REPUBLIKA.CO.ID, JAKARTA -- Pakar Hukum Pidana Universitas Trisakti Abdul Fickar Hadjar menuturkan, kepolisian seharusnya menyebutkan nama pelapor dalam panggilan pemeriksan yang ditujukan kepada pihak-pihak yang dipanggil, baik sebagai saksi maupun tersangka. Bahkan, menurutnya penyebutan nama pelapor itu wajib.

"Nama pelapor, nomor laporan, dan waktu tanggal bulan dan tahun laporan seharusnya tercantum dalam surat panggilan kalau sudah penyidikan, atau surat undangan kalau masih penyelidikan. Karena dasar undangan atau dasar pemanggilan itu adalah laporan dari pelapor," kata dia kepada Republika.co.id, Rabu (28/11).

Fickar menjelaskan, kejelasan atas informasi laporan itu merupakan wujud pelaksanaan asas kepastian hukum dalam Kitab Undang-undang Hukum Acara Pidana (KUHAP). "Karena itu seluruh proses perkara pidana harus transparan dan seluruh aktivitas penegakan hukum harus dengan berita acara," tuturnya.

Seperti diketahui, beberapa waktu lalu Ketua Umum PP Pemuda Muhammadiyah Dahnil Anzar Simanjuntak dipanggil polisi untuk menjalani pemeriksaan terkait kasus dugaan penyelewengan dana acara Apel dan Kemah Kementerian Pemuda dan Olah Raga.

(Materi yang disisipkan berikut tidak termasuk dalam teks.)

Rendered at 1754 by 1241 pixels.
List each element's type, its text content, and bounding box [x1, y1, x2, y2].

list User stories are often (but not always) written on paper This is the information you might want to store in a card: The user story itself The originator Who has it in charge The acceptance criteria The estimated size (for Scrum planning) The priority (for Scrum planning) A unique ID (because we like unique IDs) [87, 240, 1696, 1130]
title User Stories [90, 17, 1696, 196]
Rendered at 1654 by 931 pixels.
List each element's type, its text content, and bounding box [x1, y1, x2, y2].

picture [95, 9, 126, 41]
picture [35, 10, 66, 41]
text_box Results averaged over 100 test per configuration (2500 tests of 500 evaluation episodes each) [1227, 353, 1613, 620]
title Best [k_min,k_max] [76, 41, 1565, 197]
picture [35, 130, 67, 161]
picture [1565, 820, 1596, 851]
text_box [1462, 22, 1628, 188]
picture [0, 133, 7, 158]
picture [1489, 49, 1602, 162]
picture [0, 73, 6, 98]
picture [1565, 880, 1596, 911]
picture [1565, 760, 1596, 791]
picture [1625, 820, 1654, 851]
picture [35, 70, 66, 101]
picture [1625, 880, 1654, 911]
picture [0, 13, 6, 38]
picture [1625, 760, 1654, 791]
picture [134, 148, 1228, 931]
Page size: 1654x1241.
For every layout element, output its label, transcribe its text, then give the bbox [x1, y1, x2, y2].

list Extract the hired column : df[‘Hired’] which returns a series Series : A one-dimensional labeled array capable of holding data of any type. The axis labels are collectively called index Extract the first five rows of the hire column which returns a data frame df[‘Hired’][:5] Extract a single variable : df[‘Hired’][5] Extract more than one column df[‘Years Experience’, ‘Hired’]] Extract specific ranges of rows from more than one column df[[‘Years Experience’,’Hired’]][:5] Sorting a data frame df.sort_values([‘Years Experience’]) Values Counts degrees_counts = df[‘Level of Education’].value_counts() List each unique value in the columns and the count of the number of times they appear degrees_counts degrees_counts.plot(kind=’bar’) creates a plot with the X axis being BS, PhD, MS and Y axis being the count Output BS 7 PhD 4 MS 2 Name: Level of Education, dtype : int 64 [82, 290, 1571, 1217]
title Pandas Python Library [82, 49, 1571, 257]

Kabid Humas Polda Metro Jaya Kombes Pol Argo Yuwono menuturkan kasus dugaan penyelewengan dana itu berawal dari adanya laporan masyarakat. Tetapi pihak kepolisian enggan mengungkap siapa pelapor tersebut.

"Polisi biasa menerima laporan masyarakat baik pengaduan masyarakat biasa. Itu kami lakukan penyelidikan atau observasi berkaitan dengan laporan itu," Argo Senin (26/11) lalu.

Setelah menyelidik melalui pemeriksaan awal, kata Argo, kepolisian menemukan adanya dugaan korupsi dalam anggaran kegiatan tersebut. Jumlahnya bahkan diperkirakan mencapai Rp 2 milliar yang diduga ada data fiktif dalam laporan keuangan.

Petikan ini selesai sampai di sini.